Senza affoschire le tinte, se osserviamo la società in cui ci muoviamo, essa ci si mostra come impaurita per il domani. Ci era stato promesso il paradiso in terra, ed ecco ci troviamo in un paradiso annoiato e sgomento di fronte al futuro. Vite umane stroncate al loro accendersi o mal sopportate al loro declinare. Denatalità che tradisce la mancanza di fiducia da trasmettere. Suicidi, tentati suicidi che ci lasciano sgomenti e che squarciano il velo di disperazioni nascoste. Evasioni illusorie e mortali nella droga che autodistrugge. Benessere che si rivela malessere. Consumismo che continuerà finché ci sarà qualcosa da consumare, e intanto calpesta disinvoltamente valori di esistenze.
Si impongono le certezze della verità per superare uno squallore sgargiante e supino. Si impongono almeno certezze, magari parziali, magari sbagliate. (Meglio l’errore in buona fede, che il nulla). Mentre oggi pare che il possedere delle sicurezze segni una colpa. E le ideologie sono un ricordo del passato. E la ricerca del vero sembra uno sport malpraticato e irriso. E si affonda nei luoghi comuni, nel chiacchericcio, nel dubbio coltivato morbosamente, in uno scetticismo borghese, fabbrile e svagato di fronte ai grandi “perché” dell’esistenza.
La speranza, il desiderio, la creatività, la progettualità, sono atteggiamenti che sorgono dalla solidità della ragione, della fede e della grazia.
Noi credenti siamo spesso accusati di illusione o di rassegnazione. Non siamo né utopisti, né latitanti di fronte alle responsabilità.
D Signore Gesù che nasce tra noi ci incarica di recare fiducia a tutti coloro che vivono con noi e che incontriamo sul nostro cammino.
Non ci è dato di esibirci con tracotanza come i detentori tetragoni e autosufficienti della verità. Siamo stati raggiunti dal regalo più bello che è Cristo: Cristo che ci ha rinnovato il pensiero, il sentire, il volere, il comportarci.

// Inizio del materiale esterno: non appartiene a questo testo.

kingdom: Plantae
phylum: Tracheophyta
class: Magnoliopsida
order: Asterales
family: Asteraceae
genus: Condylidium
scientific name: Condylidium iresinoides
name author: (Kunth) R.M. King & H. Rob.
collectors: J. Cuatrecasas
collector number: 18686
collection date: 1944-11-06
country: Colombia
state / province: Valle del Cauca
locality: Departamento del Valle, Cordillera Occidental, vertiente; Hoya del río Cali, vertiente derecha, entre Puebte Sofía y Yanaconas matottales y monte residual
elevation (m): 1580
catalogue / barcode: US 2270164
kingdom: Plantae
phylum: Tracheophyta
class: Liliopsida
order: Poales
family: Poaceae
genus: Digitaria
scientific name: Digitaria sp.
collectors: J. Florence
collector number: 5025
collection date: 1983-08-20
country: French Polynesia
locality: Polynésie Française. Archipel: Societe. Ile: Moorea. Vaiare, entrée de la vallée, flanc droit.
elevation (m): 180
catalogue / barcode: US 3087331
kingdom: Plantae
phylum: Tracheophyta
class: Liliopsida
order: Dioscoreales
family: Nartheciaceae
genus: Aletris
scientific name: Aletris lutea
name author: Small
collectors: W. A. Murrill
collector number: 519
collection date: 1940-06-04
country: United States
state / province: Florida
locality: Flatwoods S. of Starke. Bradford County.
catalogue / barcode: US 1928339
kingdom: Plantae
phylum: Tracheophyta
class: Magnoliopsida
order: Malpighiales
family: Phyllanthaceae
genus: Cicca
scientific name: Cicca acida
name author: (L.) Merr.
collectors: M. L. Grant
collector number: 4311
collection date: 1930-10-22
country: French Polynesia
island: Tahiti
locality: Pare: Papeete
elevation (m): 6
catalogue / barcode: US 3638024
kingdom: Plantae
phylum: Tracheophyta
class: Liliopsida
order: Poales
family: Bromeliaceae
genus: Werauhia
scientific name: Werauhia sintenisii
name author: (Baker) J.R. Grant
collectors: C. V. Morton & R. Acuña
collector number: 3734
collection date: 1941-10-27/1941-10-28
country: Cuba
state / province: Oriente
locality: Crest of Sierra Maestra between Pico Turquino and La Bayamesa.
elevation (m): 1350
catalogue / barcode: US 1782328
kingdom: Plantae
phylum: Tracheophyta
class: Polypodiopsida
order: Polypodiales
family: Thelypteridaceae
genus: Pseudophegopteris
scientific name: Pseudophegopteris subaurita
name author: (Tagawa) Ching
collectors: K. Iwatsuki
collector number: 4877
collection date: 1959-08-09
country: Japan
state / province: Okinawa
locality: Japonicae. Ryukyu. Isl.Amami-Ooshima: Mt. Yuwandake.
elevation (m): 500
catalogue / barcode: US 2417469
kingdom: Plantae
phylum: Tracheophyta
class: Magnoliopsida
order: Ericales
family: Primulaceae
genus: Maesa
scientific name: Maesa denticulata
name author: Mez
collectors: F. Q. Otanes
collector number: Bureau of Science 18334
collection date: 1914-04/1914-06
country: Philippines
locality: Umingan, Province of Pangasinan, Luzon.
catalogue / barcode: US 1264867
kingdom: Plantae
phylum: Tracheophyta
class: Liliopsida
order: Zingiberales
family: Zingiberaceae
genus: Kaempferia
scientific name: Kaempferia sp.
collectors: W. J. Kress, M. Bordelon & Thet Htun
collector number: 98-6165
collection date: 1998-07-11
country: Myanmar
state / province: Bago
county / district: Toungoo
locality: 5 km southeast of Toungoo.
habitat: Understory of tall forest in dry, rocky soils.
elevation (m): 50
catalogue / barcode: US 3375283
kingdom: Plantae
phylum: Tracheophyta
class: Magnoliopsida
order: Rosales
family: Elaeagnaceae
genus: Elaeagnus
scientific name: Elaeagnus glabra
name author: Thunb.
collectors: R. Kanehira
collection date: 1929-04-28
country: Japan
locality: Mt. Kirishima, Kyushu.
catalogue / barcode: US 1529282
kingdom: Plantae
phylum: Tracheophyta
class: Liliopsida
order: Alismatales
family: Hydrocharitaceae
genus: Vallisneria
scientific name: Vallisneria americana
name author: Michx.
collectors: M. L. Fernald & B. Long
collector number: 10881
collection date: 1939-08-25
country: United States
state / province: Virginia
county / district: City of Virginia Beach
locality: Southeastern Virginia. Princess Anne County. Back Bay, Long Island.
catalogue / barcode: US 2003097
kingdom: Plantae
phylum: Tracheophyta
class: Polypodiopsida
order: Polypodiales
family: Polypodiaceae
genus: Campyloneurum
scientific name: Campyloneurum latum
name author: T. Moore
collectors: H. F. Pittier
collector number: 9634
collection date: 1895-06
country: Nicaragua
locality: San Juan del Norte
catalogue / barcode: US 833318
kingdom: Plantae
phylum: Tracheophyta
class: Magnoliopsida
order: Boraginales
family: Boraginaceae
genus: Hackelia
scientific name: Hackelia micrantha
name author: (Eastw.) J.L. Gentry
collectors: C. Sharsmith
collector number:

Siamo chiamati a offrire, con umiltà e simpatia, quanto ci è stato donato e non può rimanere solo nostro possesso, poiché non è nostro possesso. Siamo noi ad appartenere e a dipendere dal Signore Gesù.
E non può rimanere ineloquente un fatto: tra tante istituzioni cangianti e illudenti, tra tente cattedre roboanti e insinuose, tra tante lezioni in continua revisione, la Chiesa certo porta il peso delle nostre fragilità e dei nostri peccati, ma è forse rimasta l’unica istituzione fedele alla verità proposta lungo il tempo e capace di indicare un pensiero e uno stile di vita plausibile: capace di dare la gioia e la speranza che derivano da Cristo.
Ciò sia detto senza nessun tono trionfalistico. Nel caso, ci sostituiremmo al Signore Gesù e ridurremmo la fede a un sistema umano, mentre essa è dipendenza da Cristo e frutto dello Spirito.
È impegnativo aprirsi a Dio che nasce uomo tra noi. Ma non c’è altro Nome in cui si trovi la Salvezza ultima e compiuta. Fin da questa fase dell’esistenza.
Accogliere Cristo significa convertirsi: ritornare alla Chiesa, ricevere il perdono dei peccati, sforzarsi di riprendere costantemente una vita nuova nella legge evangelica. Significa raggiungere una gioia che il mondo non può rapire e una speranza che opera nel tempo e sorpassa il nostro languido, drammatico ed esaltante tempo.
Il Natale costituisca una ripresa che duri più in là dello spazio di un giorno.
Cristo sia con noi. Cristo è con noi. Magari a fatica, ma riceviamolo. Ci si mostrerà come motivo di felicità.
“Venne tra i suoi e i suoi lo hanno accolto”. È questo l’augurio che porgo a me e a tutti. Affidandolo alla forza del Signore. Per l’intercessione di Maria.